- _Excerpt to read_
● ● ● ●
Every day it does not rain, and many days when it does, this man walks three miles to the Pike Street public market in Seattle to play long alien notes on his Chinese instrument.

You walk by him on your way to the Athenian Cafe in the market. He’s got a couple of bucks and change in his begging cup so you toss in a couple more. When you come out of the restaurant an hour or so later, he’s got what he had, what you gave him, and a couple of quarters more. Almost everyone is ignoring him. He plays on.

Seattle is a second-level city most famous in popular culture for a second-rate rock band who did not so much invent “grunge” as simply show up on stage playing and wearing it. The band and its lead singer have been in different stages of dead for decades now, but their style lives on in Seattle like the galvanic twitches in the corpse of a frog long after it has been pithed. Seattle’s left with a zombie pop culture whose only hope for survival is feeding on the brains of the bovine young. That’s thin gruel for a zombie, but Seattle’s “cultural scene” is eking out an undead living with inspirational shows such as this:

Lest you misunderstand, the names on the portable outhouse door are band names. If you attend this venue of “cutting-edgy” and oh-so-transgressive “creativity” you can hear hymns to little monsters, excrement, liquid excrement, maimed animals, and vague apocalyptic rumors. If you are fortunate your ears will not bleed as part of the “fun.” Make no mistake about it, the names of the bands will be the best thing about them. In fact, the poster itself tells you so in no uncertain terms.

I don’t think the old Chinese musician in the market will get into this club, unless it is to make five bucks for scraping the roaches, rubbers, and lost drugs works off the floor, and to mop out the toilets. It’s pretty much how “youth culture” rolls in this second-level city.

Postmortem effects. The twitching of the pithed.

But of course that’s just “pop” culture and it’s pretty much drained of the new, the beautiful and the true everywhere. There’s always “haute” culture to turn to, isn’t there?
● ● ● ●
- _Recorded data_
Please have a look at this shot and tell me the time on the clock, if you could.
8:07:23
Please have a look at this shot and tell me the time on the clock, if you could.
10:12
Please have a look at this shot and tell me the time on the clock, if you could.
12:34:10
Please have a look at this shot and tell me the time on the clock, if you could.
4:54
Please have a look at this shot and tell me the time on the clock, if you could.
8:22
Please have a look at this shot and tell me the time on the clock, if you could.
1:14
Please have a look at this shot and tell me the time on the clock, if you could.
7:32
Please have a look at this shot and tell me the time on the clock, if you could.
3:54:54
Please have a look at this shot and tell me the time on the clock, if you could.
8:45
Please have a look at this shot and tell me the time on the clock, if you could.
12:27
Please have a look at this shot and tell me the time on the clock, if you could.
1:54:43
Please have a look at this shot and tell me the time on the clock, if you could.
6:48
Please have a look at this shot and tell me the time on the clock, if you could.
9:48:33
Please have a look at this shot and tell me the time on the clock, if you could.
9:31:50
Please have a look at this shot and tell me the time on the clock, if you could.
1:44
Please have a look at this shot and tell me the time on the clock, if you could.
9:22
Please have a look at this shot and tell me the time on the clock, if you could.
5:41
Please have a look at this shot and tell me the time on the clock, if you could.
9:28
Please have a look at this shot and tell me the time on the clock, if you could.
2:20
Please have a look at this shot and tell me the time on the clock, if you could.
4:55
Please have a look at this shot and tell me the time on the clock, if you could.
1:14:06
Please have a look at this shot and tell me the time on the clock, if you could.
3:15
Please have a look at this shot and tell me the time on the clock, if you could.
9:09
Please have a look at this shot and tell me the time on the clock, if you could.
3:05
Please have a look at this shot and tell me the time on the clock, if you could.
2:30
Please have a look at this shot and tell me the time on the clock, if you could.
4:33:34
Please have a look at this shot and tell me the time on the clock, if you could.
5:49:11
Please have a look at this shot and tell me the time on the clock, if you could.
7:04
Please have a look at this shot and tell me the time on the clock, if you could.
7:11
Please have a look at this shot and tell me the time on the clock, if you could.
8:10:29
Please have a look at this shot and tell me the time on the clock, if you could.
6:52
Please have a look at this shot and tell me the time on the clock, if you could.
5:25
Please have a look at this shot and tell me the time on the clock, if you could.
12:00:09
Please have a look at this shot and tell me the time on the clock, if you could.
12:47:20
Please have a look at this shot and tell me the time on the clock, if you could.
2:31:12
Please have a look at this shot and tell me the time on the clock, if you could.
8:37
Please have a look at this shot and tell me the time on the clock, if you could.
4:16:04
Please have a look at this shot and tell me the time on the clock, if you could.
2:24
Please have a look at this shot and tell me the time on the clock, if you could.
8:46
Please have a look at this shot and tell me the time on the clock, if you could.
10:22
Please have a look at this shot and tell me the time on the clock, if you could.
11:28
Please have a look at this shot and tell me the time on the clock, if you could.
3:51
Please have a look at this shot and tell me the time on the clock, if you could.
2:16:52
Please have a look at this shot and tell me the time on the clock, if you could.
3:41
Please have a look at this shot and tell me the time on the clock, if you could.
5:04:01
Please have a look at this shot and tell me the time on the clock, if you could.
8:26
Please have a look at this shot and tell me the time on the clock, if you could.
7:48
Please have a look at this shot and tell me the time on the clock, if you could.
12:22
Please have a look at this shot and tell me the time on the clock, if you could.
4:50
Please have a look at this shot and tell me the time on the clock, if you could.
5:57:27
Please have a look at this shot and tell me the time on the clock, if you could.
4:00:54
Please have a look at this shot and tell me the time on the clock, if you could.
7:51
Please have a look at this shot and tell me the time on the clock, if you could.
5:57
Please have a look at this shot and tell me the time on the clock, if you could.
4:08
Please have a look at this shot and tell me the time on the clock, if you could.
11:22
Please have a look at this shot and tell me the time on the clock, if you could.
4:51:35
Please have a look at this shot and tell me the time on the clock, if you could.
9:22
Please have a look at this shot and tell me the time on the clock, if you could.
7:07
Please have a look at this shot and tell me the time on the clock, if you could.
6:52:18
● ● ● ●
- _Work instructions_
1. Answer these from the Seattle piece:
(a) How far does the man walk to the market?
(b) What is the name of the cafe the reader heads to in the market?
(c) How much money does the writer say the musician might make at the club?
2. Duplicate everything in the Seattle piece from "But of course" down to "to, isn’t there?".
You won't need the listing for any of this.

- _Solutions to the tasks_
1.
(a) Three miles.
(b) The Athenian Cafe.
(c) Five bucks.

2.
But of course that’s just “pop” culture and it’s pretty much drained of the new, the beautiful and the true everywhere. There’s always “haute” culture to turn to, isn’t there?